Ask someone who struggles with addiction whether there are demons. Ask someone who battles depression day in and day out whether there are demons. Ask someone who wants desperately to lose weight and cannot whether there are demons. Ask anyone who lives with a rage-a-holic whether there are demons. We may not see illness the way people saw it two thousand years ago, and we may not understand evil the way they did. But the word demonic is very much a part of our vocabulary.

As Mark tells the story, Jesus spoke to the demon in the man, and the demon left its tormented victim, not easily but without great delay. For me the centerpiece of the story is not the exorcism of the demon, at least not for its own sake. At the center of the story for me is the authority of Jesus. I think it is the focus of the story for Mark also.

Jesus made it clear that his mission was about far more than wonder-working. He came to reveal the heart of God, to make known the nature of the power at the center of the universe. Jesus didn't heal all the people who were sick in his region during the years of his ministry. As Jesus' life unfolded, it became obvious that not even people of faith got all their requests granted. What they got was the assurance that the power of love, God's love and human love at its best, is stronger than anything life can hold. There is no circumstance, no situation, no difficulty that is beyond the scope of God's care.

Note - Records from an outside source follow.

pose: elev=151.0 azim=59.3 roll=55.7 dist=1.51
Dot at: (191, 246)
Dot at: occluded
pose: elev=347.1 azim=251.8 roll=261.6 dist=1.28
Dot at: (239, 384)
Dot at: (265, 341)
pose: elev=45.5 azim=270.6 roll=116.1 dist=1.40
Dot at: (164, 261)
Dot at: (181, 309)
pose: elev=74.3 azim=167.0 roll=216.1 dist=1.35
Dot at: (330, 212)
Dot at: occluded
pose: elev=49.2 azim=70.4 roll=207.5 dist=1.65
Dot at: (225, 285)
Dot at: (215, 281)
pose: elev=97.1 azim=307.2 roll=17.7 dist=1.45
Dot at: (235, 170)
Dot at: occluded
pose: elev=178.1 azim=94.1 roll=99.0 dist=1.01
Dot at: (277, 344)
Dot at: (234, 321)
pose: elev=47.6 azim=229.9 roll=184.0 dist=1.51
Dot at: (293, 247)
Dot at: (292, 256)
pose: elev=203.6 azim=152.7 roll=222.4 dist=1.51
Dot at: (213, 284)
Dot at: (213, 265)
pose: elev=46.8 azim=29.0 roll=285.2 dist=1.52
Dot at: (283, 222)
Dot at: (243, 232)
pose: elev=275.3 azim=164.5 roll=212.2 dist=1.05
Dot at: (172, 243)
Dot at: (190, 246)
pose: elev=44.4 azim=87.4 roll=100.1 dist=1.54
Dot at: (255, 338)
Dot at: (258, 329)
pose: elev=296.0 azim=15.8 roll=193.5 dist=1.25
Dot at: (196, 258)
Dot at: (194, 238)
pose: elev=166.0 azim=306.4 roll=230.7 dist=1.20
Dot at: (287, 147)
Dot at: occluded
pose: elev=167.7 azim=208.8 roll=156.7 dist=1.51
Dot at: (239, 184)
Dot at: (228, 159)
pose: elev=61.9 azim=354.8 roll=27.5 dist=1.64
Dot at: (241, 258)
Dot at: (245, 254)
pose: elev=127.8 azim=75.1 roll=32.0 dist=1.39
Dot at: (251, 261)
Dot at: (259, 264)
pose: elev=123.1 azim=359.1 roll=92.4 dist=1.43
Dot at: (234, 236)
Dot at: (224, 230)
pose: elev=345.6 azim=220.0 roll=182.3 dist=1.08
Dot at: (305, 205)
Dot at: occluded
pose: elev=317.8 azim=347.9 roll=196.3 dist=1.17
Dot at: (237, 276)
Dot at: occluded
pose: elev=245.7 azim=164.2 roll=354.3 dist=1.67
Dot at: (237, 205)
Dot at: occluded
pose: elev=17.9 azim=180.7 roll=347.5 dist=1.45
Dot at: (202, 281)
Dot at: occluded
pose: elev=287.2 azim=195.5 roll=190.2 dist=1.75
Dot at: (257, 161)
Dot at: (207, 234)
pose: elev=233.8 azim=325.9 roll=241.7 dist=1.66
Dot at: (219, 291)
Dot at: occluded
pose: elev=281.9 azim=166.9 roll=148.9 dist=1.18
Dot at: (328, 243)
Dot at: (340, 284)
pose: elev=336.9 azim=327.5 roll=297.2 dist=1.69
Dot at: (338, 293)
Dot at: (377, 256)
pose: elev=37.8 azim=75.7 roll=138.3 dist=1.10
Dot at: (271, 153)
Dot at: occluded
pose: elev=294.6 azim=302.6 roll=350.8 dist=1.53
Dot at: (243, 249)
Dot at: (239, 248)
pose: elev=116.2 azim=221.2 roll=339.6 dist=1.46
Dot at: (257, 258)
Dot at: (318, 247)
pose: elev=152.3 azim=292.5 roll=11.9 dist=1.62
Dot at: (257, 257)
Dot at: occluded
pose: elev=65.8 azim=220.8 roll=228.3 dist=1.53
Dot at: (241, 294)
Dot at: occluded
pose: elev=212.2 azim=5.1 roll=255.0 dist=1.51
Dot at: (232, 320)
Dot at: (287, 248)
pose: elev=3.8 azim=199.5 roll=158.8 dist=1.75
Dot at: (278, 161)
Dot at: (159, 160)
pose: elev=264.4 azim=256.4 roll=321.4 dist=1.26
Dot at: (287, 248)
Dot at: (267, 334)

In yesterday's New York Times, Bob Herbert's column, always worth reading, was about the casting out of the demonic. He wrote about the movie "Pray the Devil Back to Hell." It is about a woman whose family suffered the agony of civil war in Liberia a few years ago. Charles Taylor was the tyrannical president, and some brutal rebels were trying to get him out of power.

Herbert says the violence was excruciating—murder and rape were commonplace. In 2003 a woman of faith, Leymah Gbowee, had a dream in which she heard a voice telling her to organize the women of her church to pray for peace. "...Ms. Gbowee not only rallied the women at her Lutheran church to pray for peace, but organized them into a full-blown all-woman peace initiative that spread to other Christian churches—and then to women of the Muslim faith."

The women prayed, sang, and demonstrated at the open-air fish market in Monravia, the capital of Liberia. Neither the president nor the rebels showed much interest in peace. But the women prayed and persisted. Eventually the dictatorial President Taylor and the terrorizing rebels met with the women to hear their concerns.

Peace talks were held in Ghana, and when it looked as though they would break down, Ms. Gbowee and two hundred of her followers staged a sit-in at the site of the talks, demanding that the two sides in the conflict stay together until agreement was reached. Soon afterward Mr. Taylor went into exile in Nigeria. Three years ago on January 16, 2006, Ellen Johnson-Sirleaf was sworn in as President of Liberia, the first woman ever elected president of a country in Africa.

That's casting out demons, my friends. One woman, acting with integrity shaped by her faith, gained authority recognized by her peers, and brought down a violent, corrupt government.

The authority that people saw in Jesus is the authority of one who knew his value in the sight of God, who knew the One who is the author of history, the source of existence—and who was not afraid, because he trusted the God of love. The good news we celebrate in this church is that God's love is available to every human being. It can heal, deliver, empower anyone who is open to it. It transforms us and sets us free, free to enjoy life in all its fullness, free to work for a more just and peaceful world.